Friday, 27 July 2012

Moe, Larry, Curly-and Flopsy

I have been hibernating all week. It's been so hot, I thought my keyboard would melt. In fact, I thought I would melt!! I know it has only been in the 80s-and that would make my friends in New York and Florida laugh, since they've got hit with weather in the 90s-but, at least they've got air conditioning!! When I first came over here, there was virtually no air conditioning. People simply dripped with sweat. And fainted. And expired. That's one way to deal with overpopulation!!

Our mayor-Boris Johnson-has a radio ad about the Olympics. He says "it's here. It's "The Big One". I wonder exactly what he means by that...:-)) Now, joking aside, if you see a photograph of Boris, he has big blonde hair that flops into his eyes. So I gave him a nickname (as I do with a lot of people): Flopsy. But-there is a problem with that name.
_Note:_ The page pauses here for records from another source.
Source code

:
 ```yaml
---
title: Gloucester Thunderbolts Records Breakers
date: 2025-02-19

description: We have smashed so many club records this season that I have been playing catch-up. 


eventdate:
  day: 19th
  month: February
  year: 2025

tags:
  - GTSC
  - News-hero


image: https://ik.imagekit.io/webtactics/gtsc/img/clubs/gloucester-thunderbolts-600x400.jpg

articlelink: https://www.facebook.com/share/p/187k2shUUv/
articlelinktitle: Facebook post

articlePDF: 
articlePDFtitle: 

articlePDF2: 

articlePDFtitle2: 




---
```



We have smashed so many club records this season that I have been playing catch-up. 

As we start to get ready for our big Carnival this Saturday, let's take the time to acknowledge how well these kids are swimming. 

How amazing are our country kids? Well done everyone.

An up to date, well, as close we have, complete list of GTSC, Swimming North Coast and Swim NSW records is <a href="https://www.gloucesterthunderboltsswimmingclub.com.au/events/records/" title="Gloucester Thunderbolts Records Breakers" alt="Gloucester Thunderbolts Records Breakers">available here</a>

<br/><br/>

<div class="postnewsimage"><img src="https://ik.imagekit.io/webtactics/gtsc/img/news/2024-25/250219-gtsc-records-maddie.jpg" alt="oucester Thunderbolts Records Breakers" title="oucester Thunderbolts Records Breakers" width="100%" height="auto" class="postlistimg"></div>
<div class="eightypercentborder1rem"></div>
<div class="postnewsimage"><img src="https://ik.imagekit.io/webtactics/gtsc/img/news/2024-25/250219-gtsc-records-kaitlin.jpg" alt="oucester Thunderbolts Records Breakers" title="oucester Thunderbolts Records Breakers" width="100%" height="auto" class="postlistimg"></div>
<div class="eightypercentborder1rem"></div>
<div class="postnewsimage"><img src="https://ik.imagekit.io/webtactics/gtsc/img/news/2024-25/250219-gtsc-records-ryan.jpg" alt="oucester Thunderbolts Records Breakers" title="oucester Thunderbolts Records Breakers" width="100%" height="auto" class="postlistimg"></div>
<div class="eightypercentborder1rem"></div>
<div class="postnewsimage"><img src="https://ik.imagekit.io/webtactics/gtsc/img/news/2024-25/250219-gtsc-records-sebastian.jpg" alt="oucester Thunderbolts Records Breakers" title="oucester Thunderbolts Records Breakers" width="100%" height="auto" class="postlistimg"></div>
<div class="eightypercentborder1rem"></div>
I now recall (as I write this) that, about five years ago, I had a boyfriend who had a problem with alcohol. I used to call him Flopsy-but it had nothing to do with his hair. In fact, it had everything to do with another part of his anatomy (still thinking about it? Think: fuurther south). That's one reason (of many) that he is an EX-boyfriend. Whew-limp as an old lettuce leaf. So, I have decided to skip the nickname and just call the mayor Boris. There are other nicknames for him out there, but I think they may be unprintable.
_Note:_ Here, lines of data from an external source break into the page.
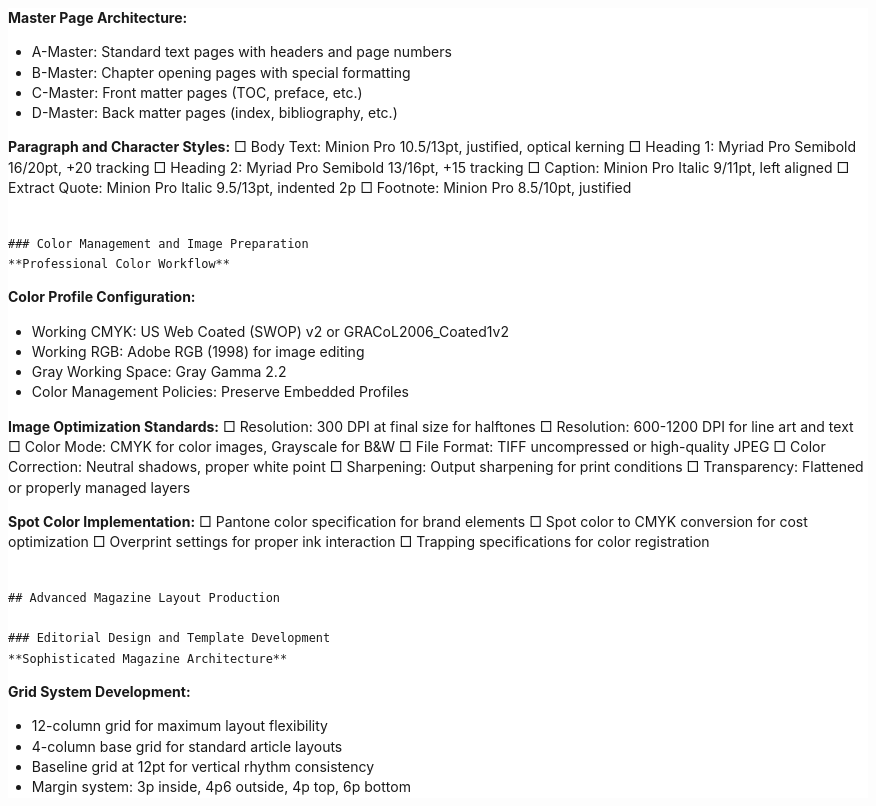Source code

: **Master Page Architecture:**

- A-Master: Standard text pages with headers and page numbers
- B-Master: Chapter opening pages with special formatting
- C-Master: Front matter pages (TOC, preface, etc.)
- D-Master: Back matter pages (index, bibliography, etc.)

**Paragraph and Character Styles:**
□ Body Text: Minion Pro 10.5/13pt, justified, optical kerning
□ Heading 1: Myriad Pro Semibold 16/20pt, +20 tracking
□ Heading 2: Myriad Pro Semibold 13/16pt, +15 tracking
□ Caption: Minion Pro Italic 9/11pt, left aligned
□ Extract Quote: Minion Pro Italic 9.5/13pt, indented 2p
□ Footnote: Minion Pro 8.5/10pt, justified

```

### Color Management and Image Preparation
**Professional Color Workflow**
```

**Color Profile Configuration:**

- Working CMYK: US Web Coated (SWOP) v2 or GRACoL2006_Coated1v2
- Working RGB: Adobe RGB (1998) for image editing
- Gray Working Space: Gray Gamma 2.2
- Color Management Policies: Preserve Embedded Profiles

**Image Optimization Standards:**
□ Resolution: 300 DPI at final size for halftones
□ Resolution: 600-1200 DPI for line art and text
□ Color Mode: CMYK for color images, Grayscale for B&W
□ File Format: TIFF uncompressed or high-quality JPEG
□ Color Correction: Neutral shadows, proper white point
□ Sharpening: Output sharpening for print conditions
□ Transparency: Flattened or properly managed layers

**Spot Color Implementation:**
□ Pantone color specification for brand elements
□ Spot color to CMYK conversion for cost optimization
□ Overprint settings for proper ink interaction
□ Trapping specifications for color registration

```

## Advanced Magazine Layout Production

### Editorial Design and Template Development
**Sophisticated Magazine Architecture**
```

**Grid System Development:**

- 12-column grid for maximum layout flexibility
- 4-column base grid for standard article layouts
- Baseline grid at 12pt for vertical rhythm consistency
- Margin system: 3p inside, 4p6 outside, 4p top, 6p bottom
If you don't get the Flopsy connection-where were you in your childhood: unconscious??

I've got nicknames for the toxic triplets in charge (if you could call it that) of this country: the not so Prime Minister, his deputy, and the Chancellor of the Exchequer: Moe, Larry and Curly. No clue? Where were you in childhood: comatose?? Moe, Larry and Curly are also known as the Three Stooges.There is a film out about them.
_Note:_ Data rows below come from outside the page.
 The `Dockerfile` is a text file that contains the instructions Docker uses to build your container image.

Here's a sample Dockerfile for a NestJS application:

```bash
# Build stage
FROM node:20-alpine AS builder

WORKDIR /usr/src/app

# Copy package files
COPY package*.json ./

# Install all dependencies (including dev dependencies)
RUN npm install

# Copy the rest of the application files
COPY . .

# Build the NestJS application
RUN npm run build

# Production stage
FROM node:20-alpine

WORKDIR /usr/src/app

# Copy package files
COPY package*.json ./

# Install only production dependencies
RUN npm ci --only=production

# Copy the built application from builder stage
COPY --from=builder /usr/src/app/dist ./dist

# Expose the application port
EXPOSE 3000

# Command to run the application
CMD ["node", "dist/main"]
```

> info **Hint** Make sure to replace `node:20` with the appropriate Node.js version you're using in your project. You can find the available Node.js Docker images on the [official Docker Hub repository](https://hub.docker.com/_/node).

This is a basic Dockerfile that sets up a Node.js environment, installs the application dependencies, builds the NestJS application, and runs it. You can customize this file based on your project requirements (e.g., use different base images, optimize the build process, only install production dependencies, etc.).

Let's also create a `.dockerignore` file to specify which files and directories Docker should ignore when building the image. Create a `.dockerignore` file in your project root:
And what is the Three Stooges connection? Well, if you are reading this and you live in the UK, you will know why I call them the Three Stooges. They have followed in Tony Blair's footsteps to completely destroy this country-and they have done a sterling job of it, too. We should have just all voted for H'Angus the Monkey. Well- I can't vote here unless I relinquish my right to vote for President. I'll never do that, although I doubt very much if my vote makes much of a difference.

And that brings us to Obama. Do I have a nickname for him? Of course I do!!!!! When he had the nerve to insult the American people's intelligence by standing in front of the television cameras and take credit for Bin Laden's capture (something which had nothing whatsoever to do with him-the credit belongs to the Special Forces, not the moron in the White House), but blame everything that has gone wrong with our country on previous administrations (er..excuse me, but what happened to all his typically false politician's promises??), I started to call him "that scum sucking reptile".

When I saw Obama stand up (in an election year, of course) and offer sympathy to the families of the murdered people in Colorado last week, I was furious. How dare he do that, rather than do something to really help-like start fighting for gun control laws? Of couse, that would make him even more unpopular than he is already. He's a typical politician: lie, cheat and steal, promise everyone everything but deliver nothing. He can shove his sympathy. I now refer to him as "the viper". Perhaps I should call him "the coward" instead.

Eeeek!! Politicians-the lowest of the low. And there you have my latest on politics. And there is so much more to life than that!!We have the vote. We have brains (well, some of us do, anyway). Why not use them??

Speaking of balance (which I wasn't, but I will now)-I have gone back to the gym, and I've booked six training sessions, so that I have someone who can tell me if I am doing something wrong. Always a good thing-before I end up rupturing something. I had my first training session yesterday-and my trainer put me through my paces. At the end, just when I thought it was over- he had me stand on a rubber cushion and do squats. Now-squats? On a cushion? With no balance system? I was holding onto a bar-but it must have been hilarious to watch. And-I managed to do three sets of ten without falling on my backside.

That's not bad for someone who could barely stand six months ago. It pushes me to do more.

One last comment about the upcoming election in November: I'm completing an absentee ballot. I'm doing a write-in, if there is space: I'm voting for Mickey Mouse. And why not? As I've said before (repeatedly), a chimpanzee would do a better job in the White House!!